Une page d'amour

Une page d'amour (paragraphe n°2073)

Partie : Partie 5, chapitre 1

Rosalie consentit à se rasseoir. Zéphyrin, qui se tenait debout, salua militairement et coupa de nouveau sa viande, en élargissant les coudes, pour montrer qu'il savait se conduire. Quand ils mangeaient ainsi ensemble, après le dîner de Madame, ils ne tiraient même pas la table au milieu de la cuisine, ils préféraient se mettre côte à côte, le nez tourné vers la muraille. De cette façon, ils pouvaient se donner des coups de genou, se pincer, s'allonger des claques, sans perdre un morceau ; et, s'ils levaient les yeux, ils avaient la vue réjouissante des casseroles.
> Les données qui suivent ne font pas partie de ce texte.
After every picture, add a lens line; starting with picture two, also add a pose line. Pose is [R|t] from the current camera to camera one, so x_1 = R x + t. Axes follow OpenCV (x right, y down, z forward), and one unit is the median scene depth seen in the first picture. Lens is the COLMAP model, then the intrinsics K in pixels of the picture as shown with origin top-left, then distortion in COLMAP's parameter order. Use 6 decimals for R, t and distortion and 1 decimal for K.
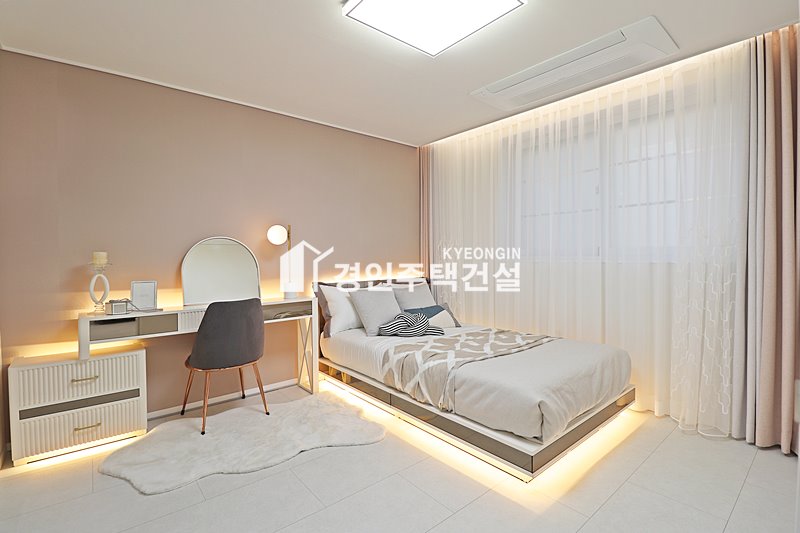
lens RADIAL K [[368.9, 0, 403.8], [0, 368.9, 260.0], [0, 0, 1]] dist [-0.001857, -0.012229]
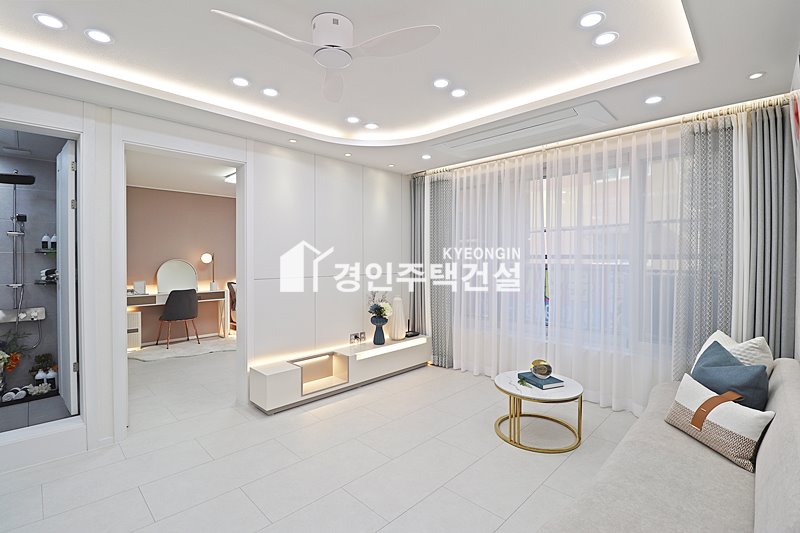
lens RADIAL K [[368.9, 0, 403.8], [0, 368.9, 260.0], [0, 0, 1]] dist [-0.001857, -0.012229]
pose [[0.995898, 0.005650, 0.090310, 0.612717], [-0.004993, 0.999959, -0.007506, -0.055225], [-0.090349, 0.007024, 0.995885, -1.225200]]
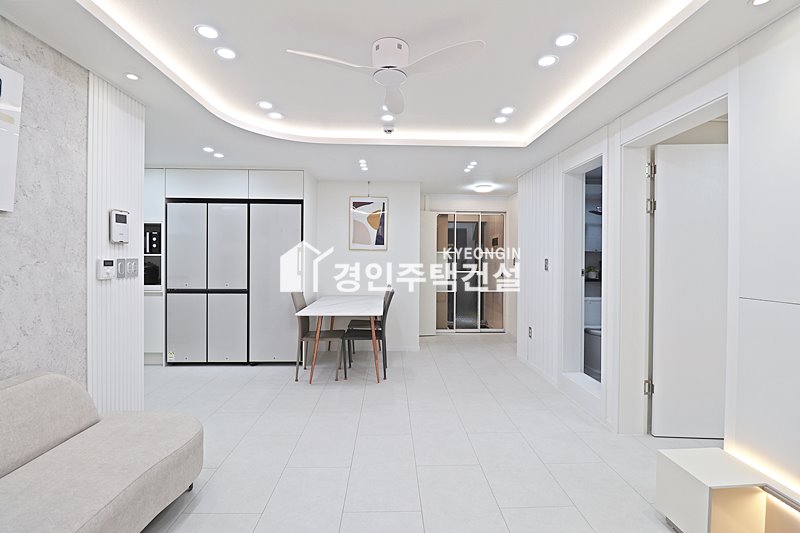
lens RADIAL K [[368.9, 0, 403.8], [0, 368.9, 260.0], [0, 0, 1]] dist [-0.001857, -0.012229]
pose [[-0.619228, 0.006178, -0.785187, 1.136521], [-0.011373, 0.999794, 0.016836, -0.070189], [0.785129, 0.019355, -0.619030, -0.002665]]
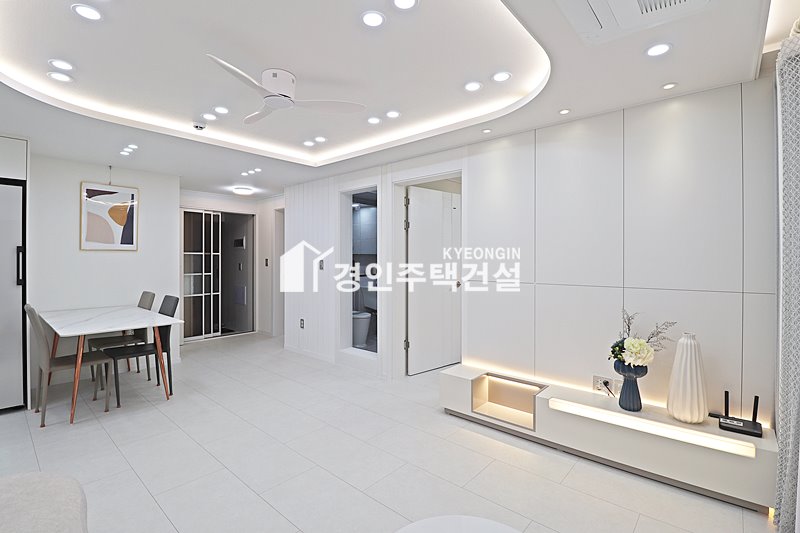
lens RADIAL K [[368.9, 0, 403.8], [0, 368.9, 260.0], [0, 0, 1]] dist [-0.001857, -0.012229]
pose [[0.143804, 0.009104, -0.989564, 1.460724], [-0.013436, 0.999883, 0.007247, -0.074827], [0.989515, 0.012253, 0.143910, -0.339941]]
Un bouquet de laurier et de thym pendait, la boîte aux épices avait une odeur poivrée. Autour d'eux, la cuisine, qui n'était pas rangée encore, étalait la débandade de la desserte, mais elle restait bien agréable tout de même pour des amoureux de bel appétit, se payant là des choses dont on ne servait jamais à la caserne. Ça sentait surtout le rôti, relevé d'une pointe de vinaigre, le vinaigre de la salade. Les reflets du gaz dansaient dans les cuivres et dans les fers battus. Comme le fourneau chauffait terriblement, ils avaient entrouvert la fenêtre, et des souffles de vent frais, venus du jardin, gonflaient le rideau de cotonnade bleue.